Book review: The Help

by Kathryn Stockett


The Help is a powerful victory celebration for the human race. Once in a while, a story comes along that transcends entertainment and hits us between the eyes. Watch the movie. Read the book. Watch the movie again.

This touching story about bridging the difference between white Mississippi homeowners and black maids in the 60’s will leave you laughing through your tears. Conflict grows over separate bathrooms, separate eating places, distrust, and legal inequity. It is only because we, as a nation, as a human race, have taken great steps toward conquering racism that we can look back together on the 60’s and smile at its heroes.

“God don’t pay no mind to color,” claims Aibileen, one of the “help” who raises a string of seventeen white children belonging to mothers too busy or uninterested to bother. These black maids, and the one white woman with enough fire to bridge the gap, are the heroes of the story. Stockett’s runaway bestseller overcame more than 60 rejections from literary agents and numerous sneers from critics wondering how a white author dare try to get inside the heads of black people who had long been considered property.

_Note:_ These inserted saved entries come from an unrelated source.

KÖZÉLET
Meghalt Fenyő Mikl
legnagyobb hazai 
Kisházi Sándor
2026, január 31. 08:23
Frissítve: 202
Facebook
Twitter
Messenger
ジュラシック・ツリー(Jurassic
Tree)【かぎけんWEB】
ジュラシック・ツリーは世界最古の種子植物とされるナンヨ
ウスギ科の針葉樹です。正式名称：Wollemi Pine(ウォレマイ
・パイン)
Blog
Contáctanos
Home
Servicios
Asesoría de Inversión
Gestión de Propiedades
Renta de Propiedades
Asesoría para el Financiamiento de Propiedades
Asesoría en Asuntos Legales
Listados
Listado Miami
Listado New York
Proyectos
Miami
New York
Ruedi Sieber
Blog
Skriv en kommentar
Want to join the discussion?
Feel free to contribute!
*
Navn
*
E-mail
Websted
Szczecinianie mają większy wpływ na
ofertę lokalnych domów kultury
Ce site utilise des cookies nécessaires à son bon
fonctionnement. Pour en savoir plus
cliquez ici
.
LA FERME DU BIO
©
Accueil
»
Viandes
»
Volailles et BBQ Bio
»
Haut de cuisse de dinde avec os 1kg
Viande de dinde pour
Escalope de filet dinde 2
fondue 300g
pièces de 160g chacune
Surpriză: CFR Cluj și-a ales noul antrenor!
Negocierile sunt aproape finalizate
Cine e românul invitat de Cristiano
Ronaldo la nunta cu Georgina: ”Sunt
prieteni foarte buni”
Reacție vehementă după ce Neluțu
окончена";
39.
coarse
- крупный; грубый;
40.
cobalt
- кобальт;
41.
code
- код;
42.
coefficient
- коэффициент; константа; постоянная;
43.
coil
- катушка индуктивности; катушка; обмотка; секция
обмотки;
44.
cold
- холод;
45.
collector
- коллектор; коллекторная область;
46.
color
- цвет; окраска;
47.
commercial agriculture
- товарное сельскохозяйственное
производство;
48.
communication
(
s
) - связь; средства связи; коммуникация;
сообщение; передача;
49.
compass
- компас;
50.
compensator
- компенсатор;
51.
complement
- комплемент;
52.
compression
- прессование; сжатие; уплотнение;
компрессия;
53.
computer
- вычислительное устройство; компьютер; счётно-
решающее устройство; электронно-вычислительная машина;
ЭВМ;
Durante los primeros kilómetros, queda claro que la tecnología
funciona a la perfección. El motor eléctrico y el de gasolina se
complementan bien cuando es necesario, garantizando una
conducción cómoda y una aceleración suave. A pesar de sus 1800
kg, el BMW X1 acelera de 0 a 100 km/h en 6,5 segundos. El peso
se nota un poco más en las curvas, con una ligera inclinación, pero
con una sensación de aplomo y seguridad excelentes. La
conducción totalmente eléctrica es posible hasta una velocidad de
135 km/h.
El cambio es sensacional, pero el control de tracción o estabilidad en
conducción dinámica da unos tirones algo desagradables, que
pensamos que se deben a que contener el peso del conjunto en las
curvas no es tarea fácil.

Please forgive my religious commentary over the remainder of the review. Racism has not been an easy monster to eradicate, and we still have obstacles to overcome. But we’re working on them, and are right to celebrate our progress. Sexual inequality has been another hurdle. Religious intolerance still occasionally rears its ugly head. But there is one area where the struggle against prejudice remains most fierce, and in this arena, our favorite religion (Christianity) has been far more of a hindrance than a help. This disturbing Biblical passage highlights the obstacle we must somehow overcome:

Romans 1:26-27, Because of this, God gave them over to shameful lusts. Even their women exchanged natural relations for unnatural ones. In the same way the men also abandoned natural relations with women and were inflamed with lust for one another. Men committed indecent acts with other men, and received in themselves the due penalty for their perversion.

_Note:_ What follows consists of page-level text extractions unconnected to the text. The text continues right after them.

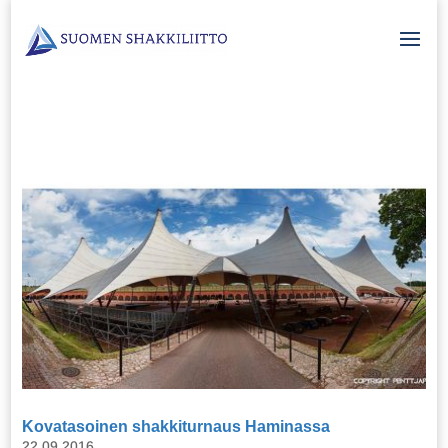
Kovatasoinen shakkiturnaus Haminassa
22.09.2016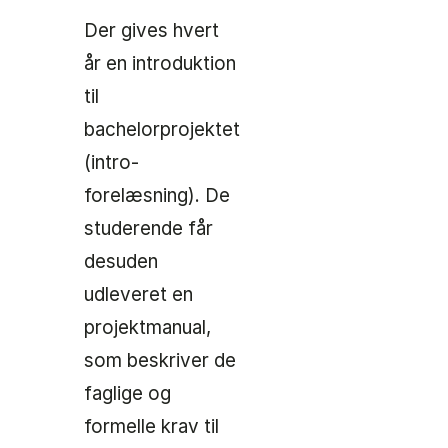
Der gives hvert
år en introduktion
til
bachelorprojektet
(intro-
forelæsning). De
studerende får
desuden
udleveret en
projektmanual,
som beskriver de
faglige og
formelle krav til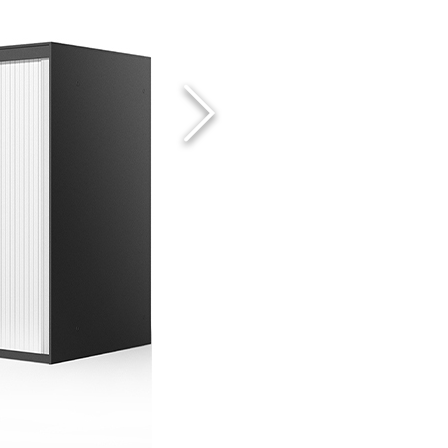
FERENCE
OWROOM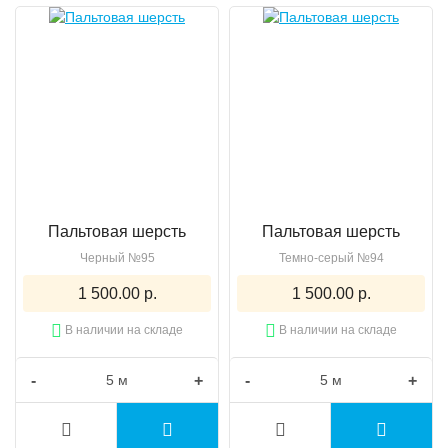
Пальтовая шерсть
Пальтовая шерсть
Черный №95
Темно-серый №94
1 500.00 р.
1 500.00 р.
В наличии на складе
В наличии на складе
-
+
-
+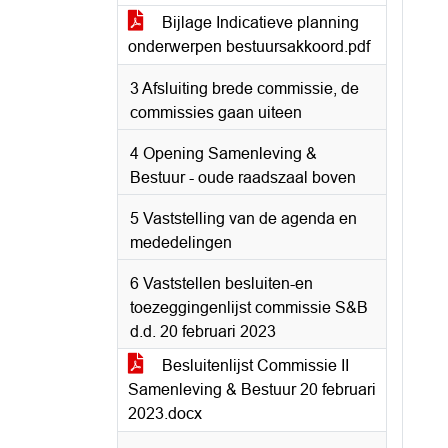
Bijlage Indicatieve planning
onderwerpen bestuursakkoord.pdf
3 Afsluiting brede commissie, de
commissies gaan uiteen
4 Opening Samenleving &
Bestuur - oude raadszaal boven
5 Vaststelling van de agenda en
mededelingen
6 Vaststellen besluiten-en
toezeggingenlijst commissie S&B
d.d. 20 februari 2023
Besluitenlijst Commissie II
Samenleving & Bestuur 20 februari
2023.docx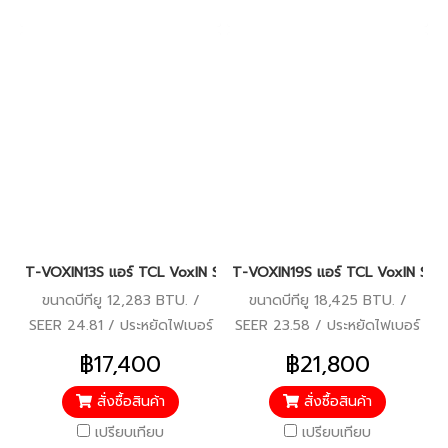
T-VOXIN13S แอร์ TCL VoxIN Series #สั่งงานด้วยเสียง #Wi-Fi #ควบค
T-VOXIN19S แอร์ TCL VoxIN Series
ขนาดบีทียู 12,283 BTU. /
ขนาดบีทียู 18,425 BTU. /
SEER 24.81 / ประหยัดไฟเบอร์
SEER 23.58 / ประหยัดไฟเบอร์
5 (5 ดาว) / รับประกัน
5 (4 ดาว) / รับประกัน
฿17,400
฿21,800
คอมเพรสเซอร์ 10 ปี/แผงคอยล์
คอมเพรสเซอร์ 10 ปี/แผงคอยล์
ร้อน-คอยล์เย็น 5 ปี/อะไหล่
ร้อน-คอยล์เย็น 5 ปี/อะไหล่
สั่งซื้อสินค้า
สั่งซื้อสินค้า
ภายในตัวเครื่อง 5 ปี
ภายในตัวเครื่อง 5 ปี
เปรียบเทียบ
เปรียบเทียบ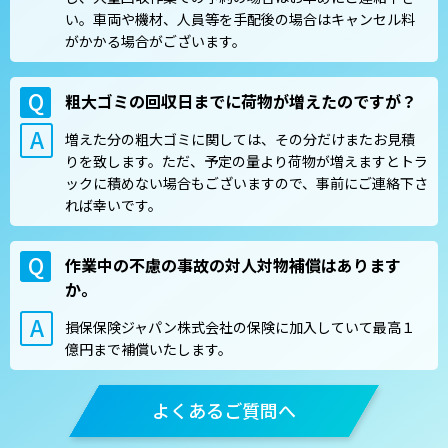
い。車両や機材、人員等を手配後の場合はキャンセル料
がかかる場合がございます。
粗大ゴミの回収日までに荷物が増えたのですが？
増えた分の粗大ゴミに関しては、その分だけまたお見積
りを致します。ただ、予定の量より荷物が増えますとトラ
ックに積めない場合もございますので、事前にご連絡下さ
れば幸いです。
作業中の不慮の事故の対人対物補償はあります
か。
損保保険ジャパン株式会社の保険に加入していて最高１
億円まで補償いたします。
よくあるご質問へ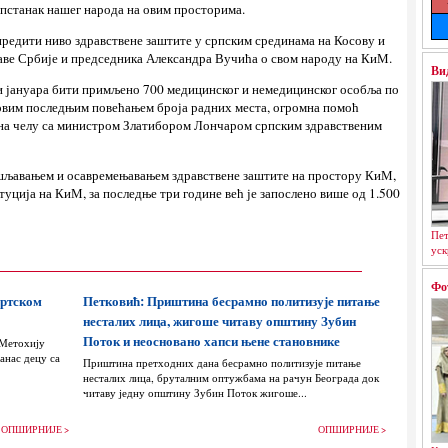
опстанак нашег народа на овим просторима.
редити ниво здравствене заштите у српским срединама на Косову и
аве Србије и председника Александра Вучића о свом народу на КиМ.
Ви
ни јануара бити примљено 700 медицинског и немедицинског особља по
 овим последњим повећањем броја радних места, огромна помоћ
на челу са министром Златибором Лончаром српским здравственим
шљавањем и осавремењавањем здравствене заштите на простору КиМ,
туција на КиМ, за последње три године већ је запослено више од 1.500
Пет
уск
Фо
ортском
Петковић: Приштина бесрамно политизује питање
несталих лица, жигоше читаву општину Зубин
Поток и неосновано хапси њене становнике
 Метохију
анас децу са
Приштина претходних дана бесрамно политизује питање
несталих лица, бруталним оптужбама на рачун Београда док
читаву једну општину Зубин Поток жигоше...
ОПШИРНИЈЕ >
ОПШИРНИЈЕ >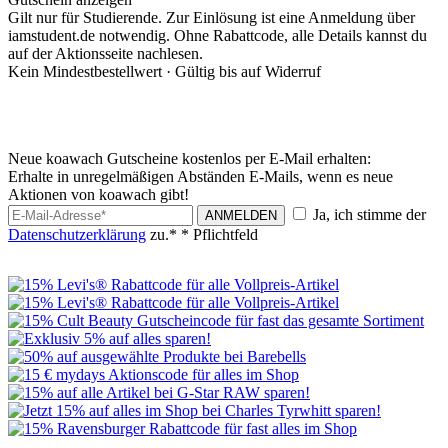
Gilt nur für Studierende. Zur Einlösung ist eine Anmeldung über
iamstudent.de notwendig. Ohne Rabattcode, alle Details kannst du
auf der Aktionsseite nachlesen.
Kein Mindestbestellwert ·
Gültig bis auf Widerruf
Neue koawach Gutscheine kostenlos per E-Mail erhalten:
Erhalte in unregelmäßigen Abständen E-Mails, wenn es neue
Aktionen von koawach gibt!
Ja, ich stimme der
ANMELDEN
Datenschutzerklärung
zu.*
* Pflichtfeld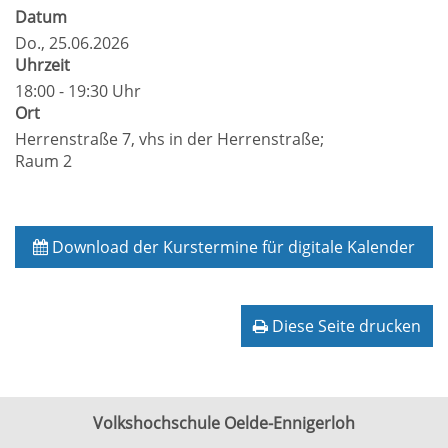
Datum
Do.
, 25.06.2026
Uhrzeit
18:00 - 19:30 Uhr
Ort
Herrenstraße 7, vhs in der Herrenstraße;
Raum 2
Download der Kurstermine für digitale Kalender
Diese Seite drucken
Volkshochschule Oelde-Ennigerloh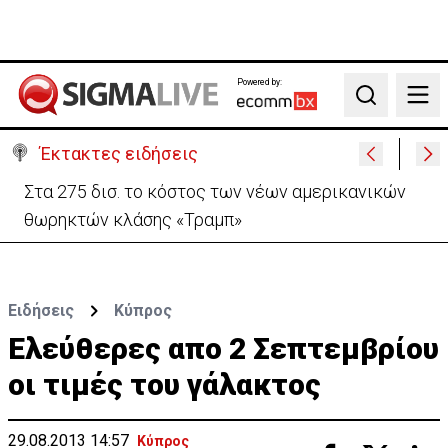
Powered by:
Search
Έκτακτες ειδήσεις
Σήμερα η τελετή διαβεβαίωσης των νέων μελών
του Υπουργικού
Ειδήσεις
Κύπρος
Ελεύθερες απο 2 Σεπτεμβρίου
οι τιμές του γάλακτος
29.08.2013 14:57
Κύπρος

“Due penalty” for their “perversion?” Sigh. We’ve come so far in some areas. Can we achieve the same level of victory in the arena of Gay Rights? Can we overcome the teachings of our holy books and leave behind our prejudices over differences in sexual preference? This would mean either recognizing that the Bible is imperfect, or rejecting the obvious translation in favor of a more humanitarian understanding. Frankly, I don’t care which we choose as Christians … as long as we choose one or the other. Let’s not let our Bible make us any less Christian.